------ TESTO SCELTO ------

Perché alle Pmi interessa industria 4.0

Una ricerca su un campione di 253 aziende del comparto manifatturiero meccanico rileva soprattutto le attese di balzo in avanti dopo gli stanziamenti 2018-2020

Alle pmi piace il Piano nazionale 4.0, anche se non esclude la necessità di miglioramenti. Ha dirlo la ricerca sull’Industria manifatturiera meccanica realizzata da "Grs ricerca e strategia", eseguita su un campione di 253 aziende italiane del settore della meccanica nei mesi di gennaio-febbraio 2018.

Il 25,3% delle pmi italiane del settore della meccanica giudica discreti gli effetti del Piano nazionale 4.0, anche se è sembrato privilegiare le grandi imprese. Il 24,1% ne dà una valutazione positiva, preferendo d’altra parte che il piano fosse pluriennale.

Il 17,7% esprime un giudizio pienamente positivo, sottolineando che la situazione è migliorata. Il 15,2% ne dà un giudizio, invece, negativo, definendo il piano confuso e non rispondente alle esigenze delle pmi. Lo 0,6% lo trova troppo sbilanciato verso i privati.

In merito agli ulteriori incentivi 4.0 stanziati dal governo nel triennio 2018-2020, il 41,8% delle pmi del comparto meccanica esprime soddisfazione, sottolineando il fatto che le misure possono accelerare un salto in avanti delle aziende. Un terzo (31%) dice che i provvedimenti costituiscono una buona base di partenza ma sono ancora insufficienti. Quasi il 9%, diversamente, esprime un parere negativo, poiché occorre predisporre un piano maggiormente strutturato.

------

CONSEGNA
Trasforma in un breve elenco puntato il paragrafo del testo sulle pmi e l'industria 4.0 che comincia con «In merito agli ulteriori incentivi», conservando i dati principali. Per rispondere basati soltanto sul testo qui sopra.

------ RIGHE DI DATI ------

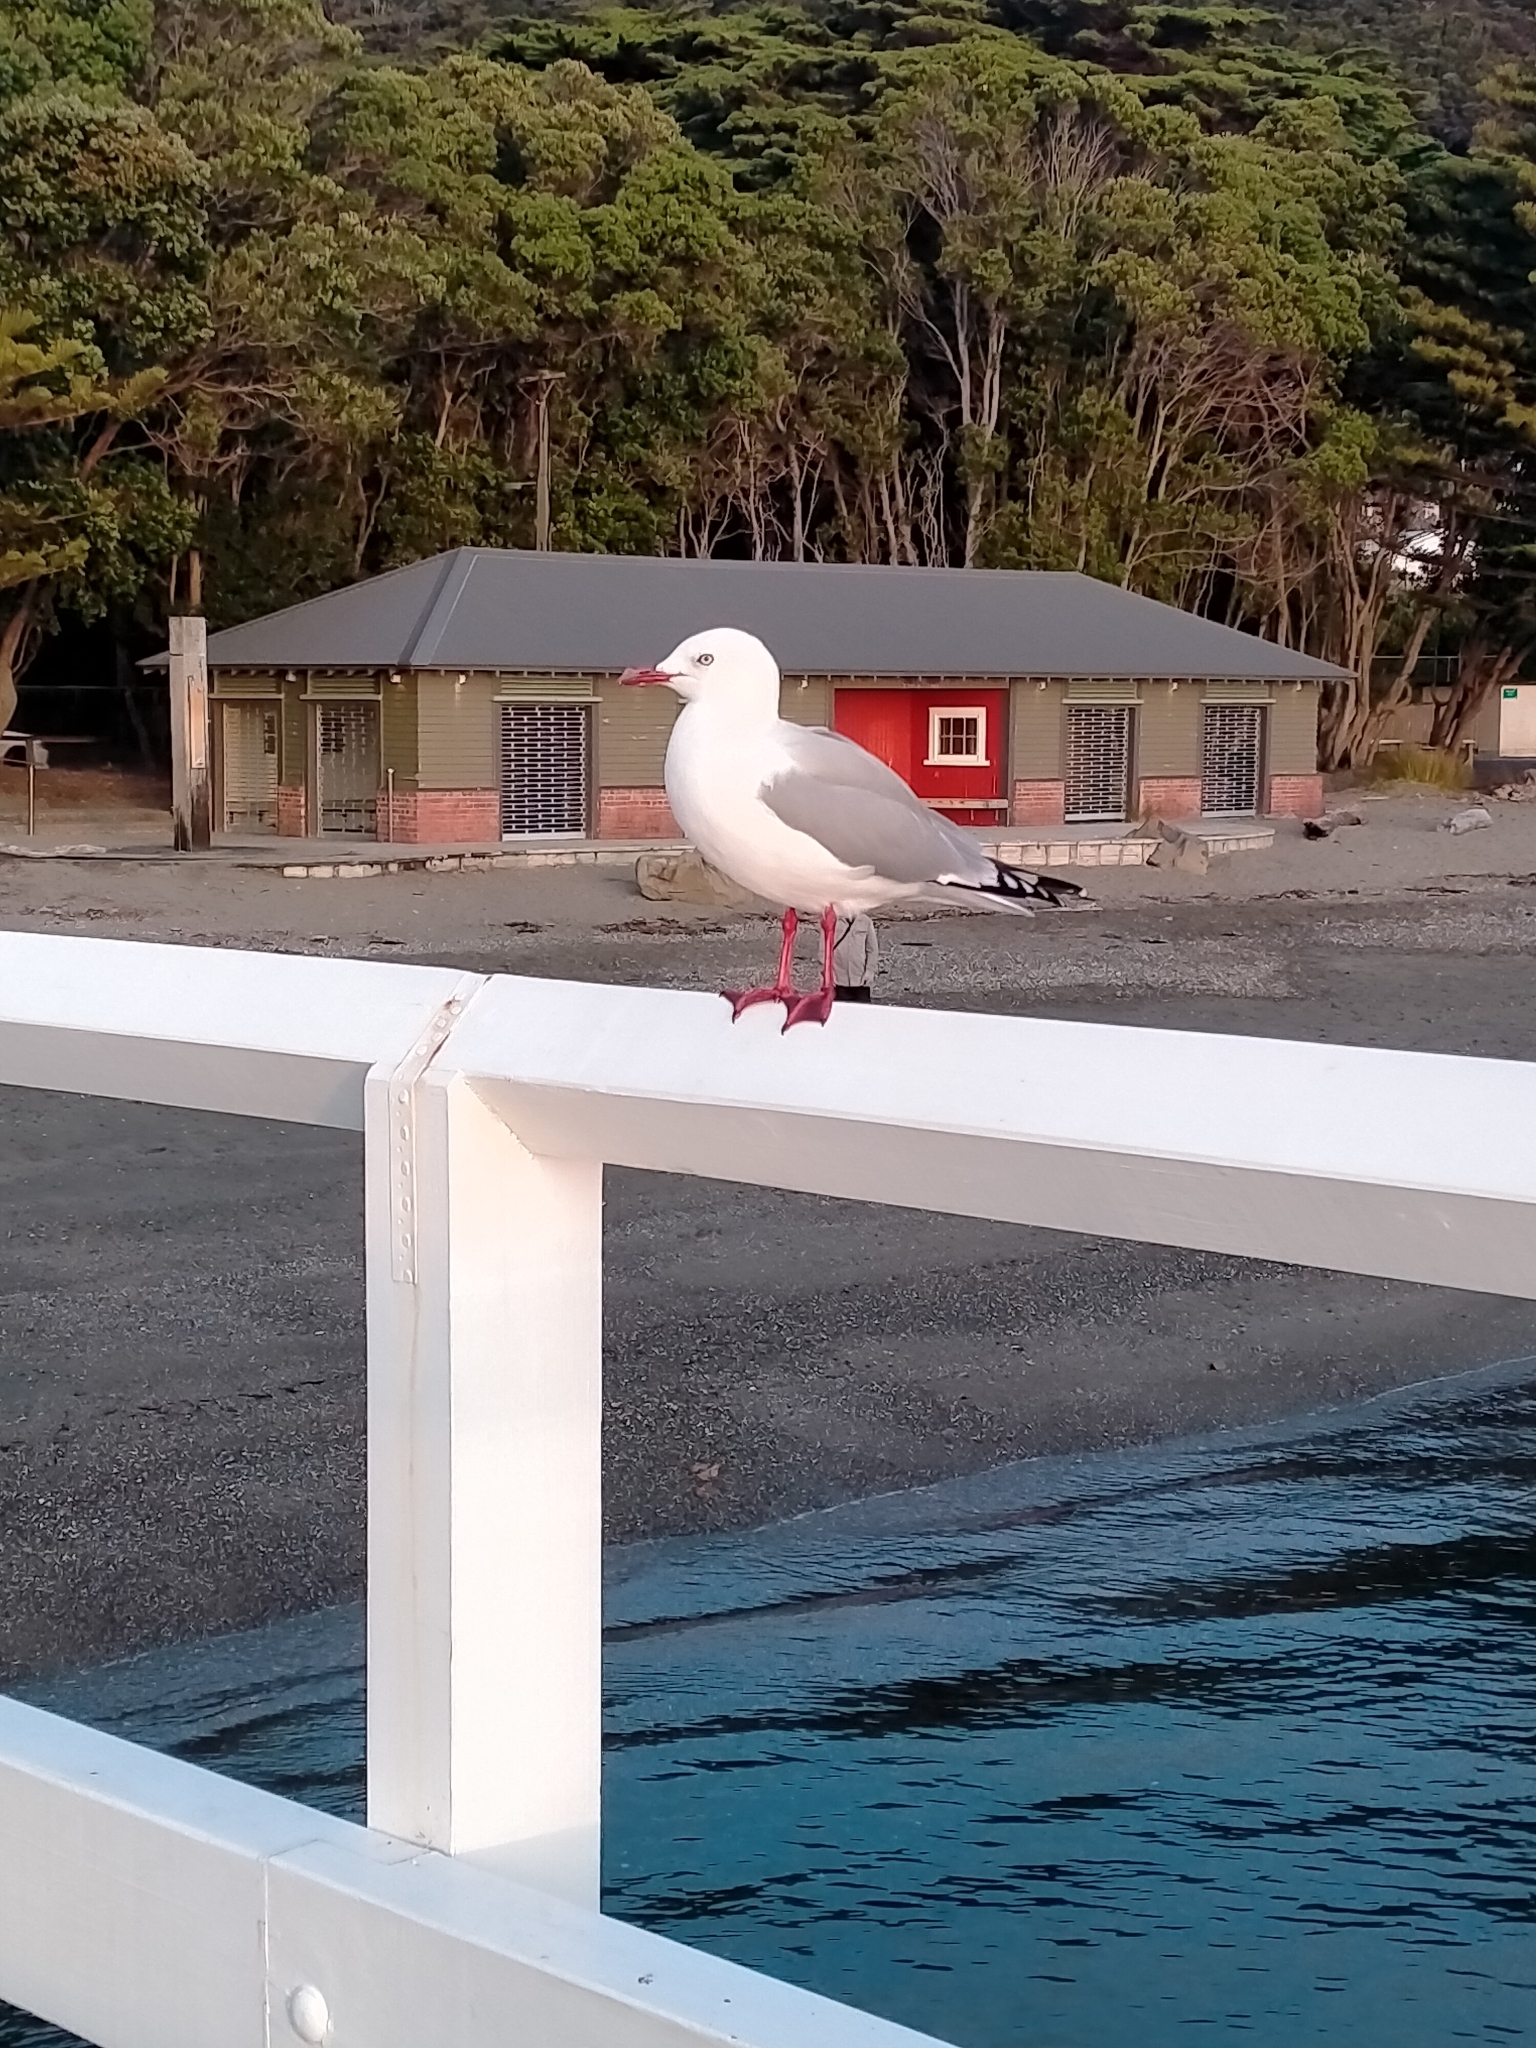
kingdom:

------

SOLUZIONE SCRITTA
Giudizio delle pmi della meccanica sugli incentivi 4.0 stanziati dal governo per il triennio 2018-2020:
- 41,8%: soddisfatte, perché le misure possono accelerare un salto in avanti delle aziende.
- 31% (un terzo): i provvedimenti sono una buona base di partenza, ma ancora insufficienti.
- Quasi il 9%: parere negativo, perché serve un piano più strutturato.